Among the three PS-based weighting methods, OW had the best performance in this simulation. Both IPTW and SMR use the propensity score as a part of denominator for calculating the weight, but OW does not. The weight using reciprocal of propensity score could be greatly amplified when the propensity score is very small or large (e.g. 0.01 or 0.99). Therefore, OW may be less sensitive to the extreme values of propensity score, which might lead to a smaller RSME for estimating the treatment effect compared with IPTW and SMR.[18] Furthermore, the target populations of three PS-based weighting methods may be interpreted differently. The estimates by IPTW, SMR, and OW could be considered as the average treatment effect in the population, the treated, and the overlap, respectively.

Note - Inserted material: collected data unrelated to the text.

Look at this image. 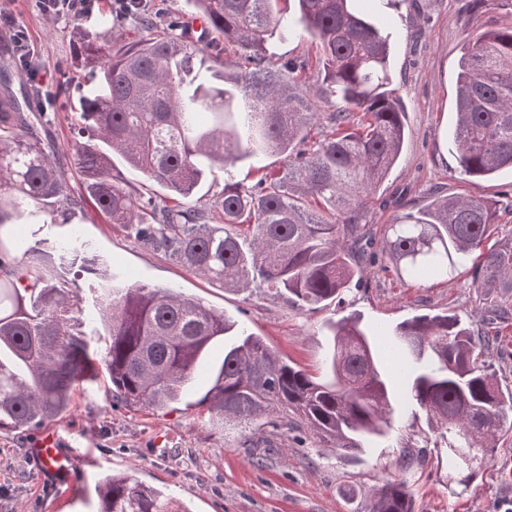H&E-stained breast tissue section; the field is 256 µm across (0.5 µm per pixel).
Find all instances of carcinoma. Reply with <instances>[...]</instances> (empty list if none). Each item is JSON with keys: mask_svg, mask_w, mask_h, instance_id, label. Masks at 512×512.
Listing matches in <instances>:
<instances>
[{"mask_svg": "<svg viewBox=\"0 0 512 512\" xmlns=\"http://www.w3.org/2000/svg\"><path fill=\"white\" fill-rule=\"evenodd\" d=\"M191 16L224 37L203 52L189 26L176 34L146 5L132 10L141 37L109 41L103 19L87 35L93 66L75 124L80 193L45 144L42 116L27 112L9 86L0 93V430L38 427L62 416L73 383L97 375L77 295L60 269L97 270L88 242L47 250L27 224H69L92 206L143 246L224 288L253 282L298 305L345 303L369 202L399 158L404 105L391 89L390 19L379 0H186ZM302 30L319 43L323 93L342 103L331 134L310 136L319 112L309 92L267 66L276 39ZM237 61L224 64L226 46ZM360 113L351 122V111ZM460 173L512 171V26L468 40L459 59L452 133ZM282 155L259 166L257 182L232 179L212 197L215 170ZM163 186L172 204L136 198L114 158ZM499 208L473 196L435 198L387 225L396 273L414 281L453 280L472 262L473 283L494 297L484 312L512 321V234L488 244ZM98 318L108 344L103 366L112 397L129 408H164L184 397L199 360L222 336L236 341L197 401L224 423L277 415L347 454L391 428L399 396L380 361L379 337L397 359L408 399L435 424L448 478L469 486L512 430V390L484 360L492 339L452 314L416 315L392 332L356 316L329 325L332 380L282 362L244 326L169 288H117L99 273ZM99 512H189L126 474L98 485ZM365 512H414L403 480L374 491Z\"/></svg>", "mask_w": 512, "mask_h": 512, "instance_id": "cac0c4a2", "label": "carcinoma"}]
</instances>
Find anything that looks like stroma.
<instances>
[{"mask_svg": "<svg viewBox=\"0 0 512 512\" xmlns=\"http://www.w3.org/2000/svg\"><path fill=\"white\" fill-rule=\"evenodd\" d=\"M464 2L401 0L393 13L390 66L406 109L407 137L366 217L375 259L363 265L361 285L347 294L345 307L296 306L255 284L238 291L221 288L142 247L122 226L104 223L92 212L81 229L95 241L103 270L118 286L171 288L201 300L243 323L282 361L320 380L328 377L332 350L328 322L352 314L364 326L391 329L413 316L439 312L476 320L483 300L468 268H461L451 284L403 280L390 270L383 241L387 224L431 195L493 202L512 187L508 170L488 179L460 175L447 138L455 121L456 74L466 36L512 25V9L489 4L467 11ZM0 12L30 37L24 64L11 50L9 30L0 25V82L9 81L15 90L35 88L34 107L49 120L55 156L71 189H79L73 124L78 83L88 64L83 33L98 17L110 15L108 0H99L92 16L81 20H48L36 0H0ZM269 52L275 70L284 59H308L305 81L311 89L320 88L315 42L290 37L274 41ZM223 358V343H215L200 361L184 401L162 409L116 405L101 369L94 380L76 382L60 419L36 429L0 431V512H97V487L113 473L160 489L188 512H364L370 495L393 478L406 480L415 512H506L512 507V431L500 438L479 478L453 495L447 455L435 447L425 412L406 399L395 405L392 440L347 455L306 430L226 426L198 407L212 368ZM47 432L58 434V448L71 458L76 475L78 491L64 505L54 477L30 453ZM407 446L422 453L424 462L405 471L399 459Z\"/></svg>", "mask_w": 512, "mask_h": 512, "instance_id": "obj_1", "label": "stroma"}]
</instances>
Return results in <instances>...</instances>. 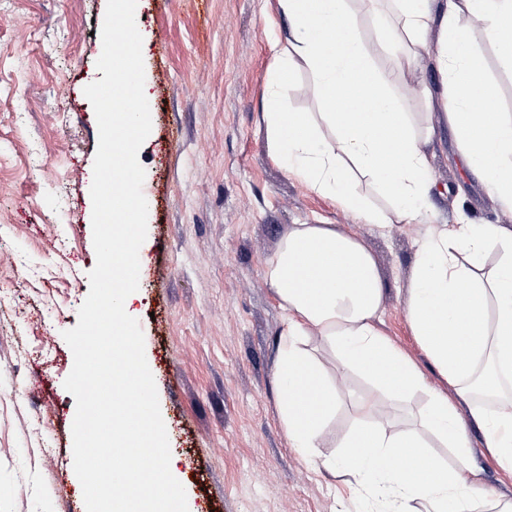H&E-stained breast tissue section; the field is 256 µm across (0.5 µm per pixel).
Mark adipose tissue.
I'll list each match as a JSON object with an SVG mask.
<instances>
[{
    "instance_id": "adipose-tissue-1",
    "label": "adipose tissue",
    "mask_w": 512,
    "mask_h": 512,
    "mask_svg": "<svg viewBox=\"0 0 512 512\" xmlns=\"http://www.w3.org/2000/svg\"><path fill=\"white\" fill-rule=\"evenodd\" d=\"M288 16L284 66L304 62L317 76L322 125L303 112H267L263 118L276 157L301 180L334 197L368 224L410 222L426 212L428 149L435 128L414 129L395 72L377 69L359 35L352 0H280ZM397 21H378L380 45L395 46L408 68L419 66L430 35L434 62L447 79L439 104L457 149L492 197L512 209V118L474 111L481 94L482 62L472 49L469 24L479 25L512 62V0H395ZM353 92L356 112L334 104ZM369 177L393 203L372 206L357 189ZM497 245L500 258L485 268ZM266 277L286 313L276 369L281 421L293 448L312 455L326 434L351 373L367 375L389 398L403 401L424 391L420 367L378 326L384 288L365 244L331 224H297L282 236ZM408 319L432 367L454 387L455 399L430 394L411 422L379 417L381 404L362 398L357 419L336 438L324 463L348 476L369 512H476L486 491L475 468L450 466L426 448L425 433L438 436L463 459L473 449L470 427L501 469L512 472V399L500 396L497 379L512 374V230L467 218L432 229L420 242L407 299ZM317 339L339 360L329 371L306 349ZM484 379L488 397H477Z\"/></svg>"
}]
</instances>
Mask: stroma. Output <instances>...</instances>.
I'll list each match as a JSON object with an SVG mask.
<instances>
[{"mask_svg":"<svg viewBox=\"0 0 512 512\" xmlns=\"http://www.w3.org/2000/svg\"><path fill=\"white\" fill-rule=\"evenodd\" d=\"M106 0H0V512H85L73 468L76 403L65 390L74 357L62 333L78 322L96 263L90 186L98 147L87 81L101 79L96 45ZM360 35L381 70H398L414 127L420 83L441 75L430 59L411 71L378 44L370 9ZM137 22L152 130L145 170L147 238L134 313L156 382L171 462L189 512H360L348 487L321 466L356 417L354 402L382 400L362 376L313 458L292 448L279 411L275 358L285 325L265 270L294 224H333L372 252L384 286L381 331L453 394L413 335L407 288L420 239L467 215L512 228L461 160L448 126L429 155L425 221L365 223L288 172L271 151L262 114L288 21L279 0H138ZM471 42L497 111L512 114V64L481 27ZM283 108L319 115L315 74L298 65ZM49 421L36 431L34 412ZM471 464L487 497L512 499V473L471 429Z\"/></svg>","mask_w":512,"mask_h":512,"instance_id":"obj_1","label":"stroma"}]
</instances>
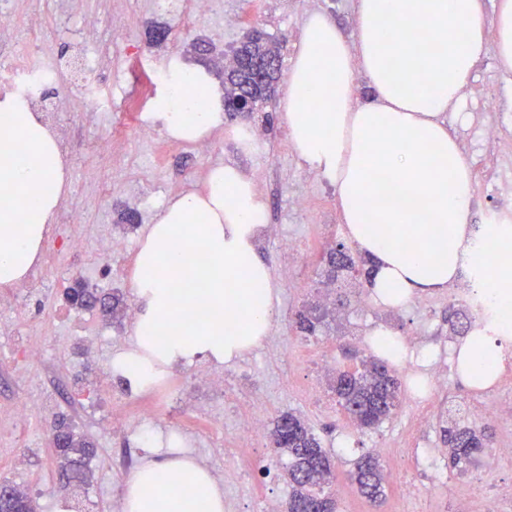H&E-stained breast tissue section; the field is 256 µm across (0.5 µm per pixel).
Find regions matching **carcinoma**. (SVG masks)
<instances>
[{"mask_svg": "<svg viewBox=\"0 0 512 512\" xmlns=\"http://www.w3.org/2000/svg\"><path fill=\"white\" fill-rule=\"evenodd\" d=\"M239 52L252 60L274 61L276 65L265 70L258 78L249 64L221 67L224 87V111L229 110L239 94L250 96L258 106L264 107L271 100L281 71L280 43L267 33L251 28L239 40ZM327 275L331 279L351 276L357 271V261L349 247L325 253ZM324 315L301 312L297 315L299 332L313 336ZM401 382L387 363L375 355L362 361L354 371H336L332 391L343 411L361 428H372L388 419L397 406ZM444 441L448 444V464L463 471L485 454L490 447L491 433L461 419L448 418L442 426ZM274 447L288 459L287 475L291 485L286 512H307L311 499L321 498L322 512H337L336 500L325 493L324 486L334 478L332 460L322 446L321 439L301 416L288 412L280 415L271 433ZM93 446L85 438L76 436L72 445L59 449L61 472L70 484L77 486L88 481V461ZM353 479L359 492L371 502L385 496L382 466L372 455H363L355 463ZM0 512H38L37 504L28 496L0 498Z\"/></svg>", "mask_w": 512, "mask_h": 512, "instance_id": "obj_1", "label": "carcinoma"}]
</instances>
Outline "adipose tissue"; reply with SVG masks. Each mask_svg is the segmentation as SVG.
Listing matches in <instances>:
<instances>
[{
	"label": "adipose tissue",
	"instance_id": "ef3b65f1",
	"mask_svg": "<svg viewBox=\"0 0 512 512\" xmlns=\"http://www.w3.org/2000/svg\"><path fill=\"white\" fill-rule=\"evenodd\" d=\"M493 55L512 72V0H357L352 36L322 14L303 25L288 66L279 119L310 169L336 187L350 239L374 264L373 298L386 306L437 293L475 265V181L445 112L454 110L476 63ZM368 95L354 99L357 75ZM156 118L177 142L223 127L224 102L204 69L172 64ZM242 150L246 126L223 127ZM66 177L53 134L21 102L0 113V284L36 261ZM268 204L240 167L213 168L202 191L171 198L135 262V348L112 368L138 385L204 356L230 362L260 346L278 290L259 242ZM489 296L512 324V226L491 224ZM193 254L203 263L190 262ZM512 338L472 336L459 360L466 379L499 376ZM126 512H224V493L193 459L145 462L124 482Z\"/></svg>",
	"mask_w": 512,
	"mask_h": 512
}]
</instances>
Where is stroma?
Here are the masks:
<instances>
[{"instance_id":"35a3bbf8","label":"stroma","mask_w":512,"mask_h":512,"mask_svg":"<svg viewBox=\"0 0 512 512\" xmlns=\"http://www.w3.org/2000/svg\"><path fill=\"white\" fill-rule=\"evenodd\" d=\"M355 4L356 0H224L223 13L197 17L186 28L178 17L157 10L154 0H83L79 11L72 14L63 12L60 0H16L9 31L22 41L30 28H39L47 51L62 64L41 108L65 113V142L80 145L104 139L113 124L124 125L120 163L133 179L149 170L156 192L154 208L142 213L141 226L122 224L121 212L132 205L125 185L115 184L111 196L104 199L92 195L89 188L94 180L111 179L112 172L92 156L77 155L66 171L63 202L78 209L82 221L56 227L58 247L42 259L47 267L43 302L28 303L13 289L0 288L5 301L0 307V413L35 387L55 398L52 409L33 417L27 433L16 436L0 426V479L25 488L39 512H122L125 479L147 460L169 452L164 433L169 419L155 420L144 434L137 430L115 433L107 428L111 408L103 397L109 391L120 394L134 389L126 378L111 371L110 364L132 345L134 319L127 308L135 302L131 279L145 225L153 222L173 196L201 189L209 169L226 163L249 174L264 168L271 176V188L261 191L270 212V231L263 238L262 251L279 289L275 316L262 345L242 358L227 364L197 358L169 372L181 381L199 369L224 375L221 392L190 394L179 444L181 452L202 461L216 481L223 483L225 512H260L262 502L270 498L283 505L288 502L284 462L269 433L257 436L249 450L237 446L236 423L255 394L265 399L267 421L291 411L320 436L335 465L331 491L340 512H485L494 503L499 512H512V501H497L503 490L512 489V460L492 454L480 457L467 471L449 469L448 447L440 433L449 410L464 411L476 401V389L456 359L462 339L448 331V307L460 303L464 289L474 284L473 273L462 272L442 293L418 295L397 307L376 302L362 278L352 287L343 280L327 284L319 258L327 245L348 240L336 205V188L324 179H311V170L297 158L287 129L274 120L278 101L254 113L251 122L263 126L266 137L247 152L225 139L220 127L209 138L212 154L201 157L186 148L143 141L131 123L132 113L152 111L154 102L153 97L139 95L135 58L150 66L176 58L190 64L194 61L189 48L192 41L211 43L218 55L230 51L247 28L255 27L281 42L282 58L288 62L310 14L322 13L347 35L353 28ZM87 13L98 20L101 65L90 80L80 81L68 62L78 26ZM154 23L172 28L167 42L159 46L148 39L147 31ZM93 98L111 103L109 119L88 112ZM465 156L475 178V227L484 228L487 214L493 211L512 215V200H503L486 187L489 179L498 176L499 167L470 149ZM301 193L311 199L309 211L295 206V197ZM106 232L126 240V253L113 257L111 274L83 277L82 267L93 262L98 238ZM72 234L83 239L85 252L69 250L66 242ZM284 238L298 241V251L280 254ZM81 280L88 287L122 296L125 311L107 320L71 305L66 292ZM343 293L349 296V307L327 317L316 335L305 336L296 330L293 320L304 305L328 303ZM380 328L405 338L416 337L414 358L398 367L402 393L390 418L378 427L356 430L337 405L329 384L334 369L349 366L352 354L373 352L370 335ZM63 336L71 337L70 348L59 346ZM28 340L42 345L43 357L33 362L13 360L12 347ZM439 362L448 365V383L434 389L424 373ZM313 393L319 403L310 402ZM59 419L95 448L88 464L91 479L74 490L62 487L59 461L49 443ZM373 451L383 464L386 486V498L376 508L350 479L359 457Z\"/></svg>"}]
</instances>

One of merits in this study is that we explored some scenarios which the previous studies had not investigated, such as three types of outcomes along with different confounding effects (small, medium and large) caused by an unmeasured confounder.[10 11] However, it might be worth exploring more scenarios in the future studies. For instance, what if ECA studies have longitudinal data with time-varying measured and unmeasured confounders? In addition, since we targeted on the marginal treatment effect, our simulation did not provide the conditional treatment effect, which is usually estimated by the multivariable regression model adjusting for confounders.[28]